## Study questions
A) Please copy the stretch of the essay on money in football from "Men are born" through "and the future’.", word for word.
B) In the essay on money in football, who is credited with saying that football is a matter of life and death?
C) Extend the essay on money in football, starting after its final sentence.

## Selected passage
The Avarice Of Money Ball – Part 1

FIFA COPA DO MUNDO 2010

Written by Uche Abugu

Men are born for games, nothing else! Every child knows that play is nobler than work. He knows too that the worth or merit of a game in not inherent in the game itself but rather in value of that which is put at hazard.
~Cormac McCarthy

Football is more than just a game – according to Bill Shankly – it’s a matter of life & death! Apt, one must agree, when you take a long look down the football boulevard, from 1869 up to date. It has gathered together great riches while alienating its spine, as that surely has polarised the game and it’s teeming lovers more so than ever. In the words of Arsene Wenger, we no longer look to history in the same way as before. ‘In the evolution of the modern society the weight of the present has become predominant to the past and the future’.

The money-mad mavericks that currently run the game continue to seek new ways to globalise, commercialise and exploit it. Money! Money!! Money!!! –It’s love, the root of all evil is spiralling out of control and we need to get the balance right.

Clubs are no longer connecting with supporters, the game has veered off in strange directions and large parts of football are unrecognisable as it used to be – community asset and fan based; ‘Our Own’! ‘for us by us’. Now the bond between these parties, fans, club and community is skating on thin ice. Money has caused greed & botched dreams. The more you get, the more you want. I think some people are willing to go to lengths which aren’t within the rules of the game to get more of it. Ruined by this vicious and soul-less pursuit, clubs have become ‘brands’ which provide ‘ROI’ for their owners, (a place to go spin your wheel of fortune) while those that used to be spectators have become “customers”.  Football keeps telling us that it’s now a business, yet, if we tow their line of thought – in any other business, the customer is king right? Always with a choice, but here, the King has neither a crown, nor a sceptre to wave around.

So, who is parking on the dance floor?

The greed of football bodies, clubs and players included have stripped the game of its vestiges of moral authority and sanity, the purity and simplicity previously known,all gone with the wind. What we have now are cheats, match fixing, and the win by any means necessary mentality.

 

Over the past years because of its autonomy where no sovereign powers actually oversees and supervise it’s activities, FIFA (Fédération Internationale de Football Association) like a drunken sailor, does whatever it likes. Compelled by the love for ‘green backs’ it is now embroiled in huge financial scandals – the encyclopedia of corruption; written and edited by FIFA.

## Raw data
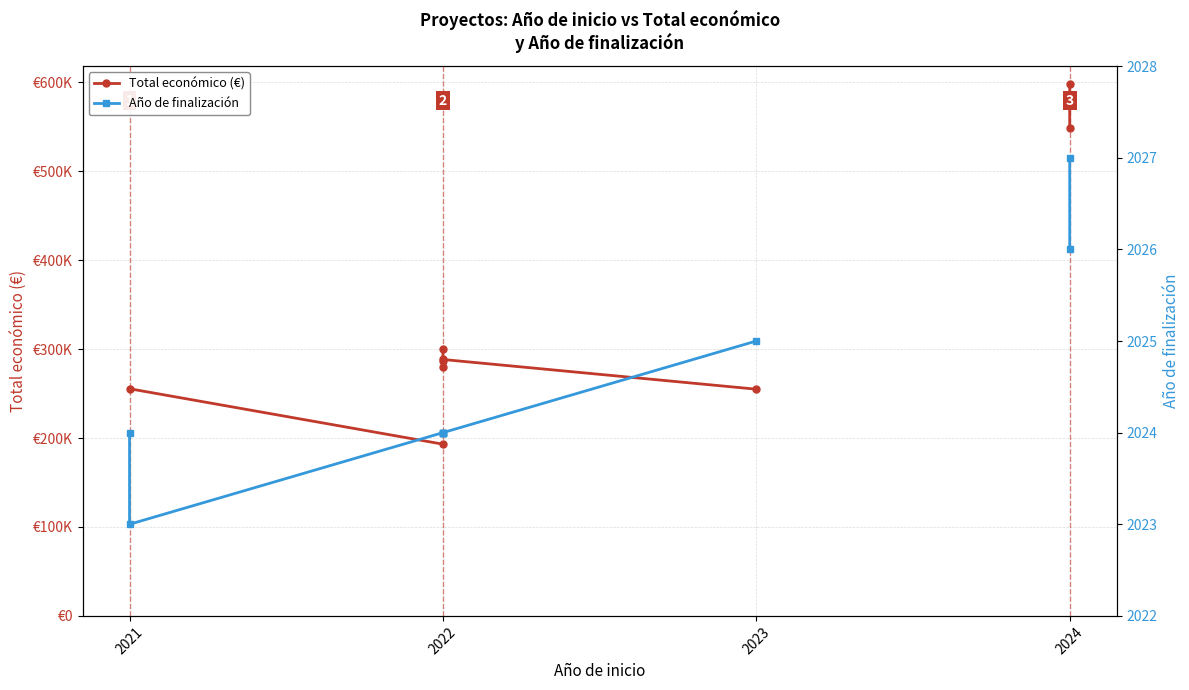

Does the chart display data point markers on the line(s)?

Yes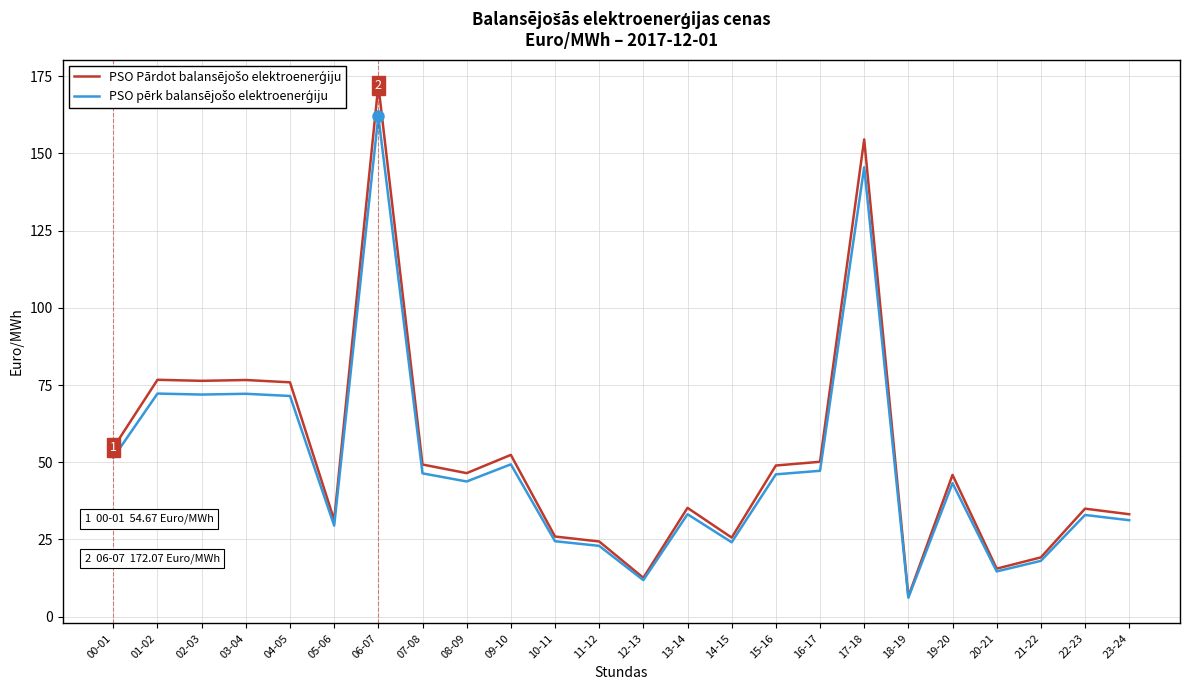

What is the spread (max minus min) of values at 05-06?

1.8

## Your responses
A)
Men are born for games, nothing else! Every child knows that play is nobler than work. He knows too that the worth or merit of a game in not inherent in the game itself but rather in value of that which is put at hazard.
~Cormac McCarthy

Football is more than just a game – according to Bill Shankly – it’s a matter of life & death! Apt, one must agree, when you take a long look down the football boulevard, from 1869 up to date. It has gathered together great riches while alienating its spine, as that surely has polarised the game and it’s teeming lovers more so than ever. In the words of Arsene Wenger, we no longer look to history in the same way as before. ‘In the evolution of the modern society the weight of the present has become predominant to the past and the future’.

B) Bill Shankly

C)
An investigative report by ICIJ made available show documents as released by a Panamarian offshore financial law firm Mossack Fonseca, linking four senior FIFA officials to off shore accounts, for irregular transactions (deals with one of the indicted figures at the heart of an alleged World Cup of fraud). Who would have thought we’d see names like Gianni Infantino, Jerome Valcke, Michel Platini & Juan Pedro Damiani, who incidentally is a member of FIFA ethics committee. Say a prayer for our beautiful game. In a bid to cover up or save face, FIFA is tilling the ground for a possible retrieval of 2022 world cup hosting rights from Qatar.
They released recently a commissioned report by John Ruggieon on the treatment of migrant workers building world cup stadia in Qatar. Of course we know there are certain human right conditions that must be adhered to by any host country; violation(s) opens up the possibility of being stripped. The only silver lining is that these scandals are more fun to watch- what the hell, it’s FREE!

Development of football at grassroots level should be assisted by the big clubs and football authorities. Ex-president Sepp Blatter and his predecessor Joao Havelange, both used FIFA’s developmental funds, monies earmarked for the promotion of football in impoverished countries to buy world cup votes. A colossal $6 billion in the last 4 years is no joke.

This deprival has led to the ‘new slave trade’. To have just one professional footballer in an African family, is the financial equivalent of a winning a lottery.

 

‘The trafficking of kids to play football abroad is a reality we can’t wish away or turn a blind eye to any longer’. It has become a massive business, which thrives on people’s dreams of a better life for themselves and their families. Nothing is more inhumane, than killing a man’s dreams. Most of them reckons, the risk to their child’s education equals or not comparable to child playing pro football in Europe.

These vulnerable people are lured into ‘debt slavery’ deceived by the glitz and glamour of playing European football, as painted by illegal agents and academies. Just like prostitution, they sell their house, family inheritances & mortgage their lives away. Anticipation of death is worse than death itself.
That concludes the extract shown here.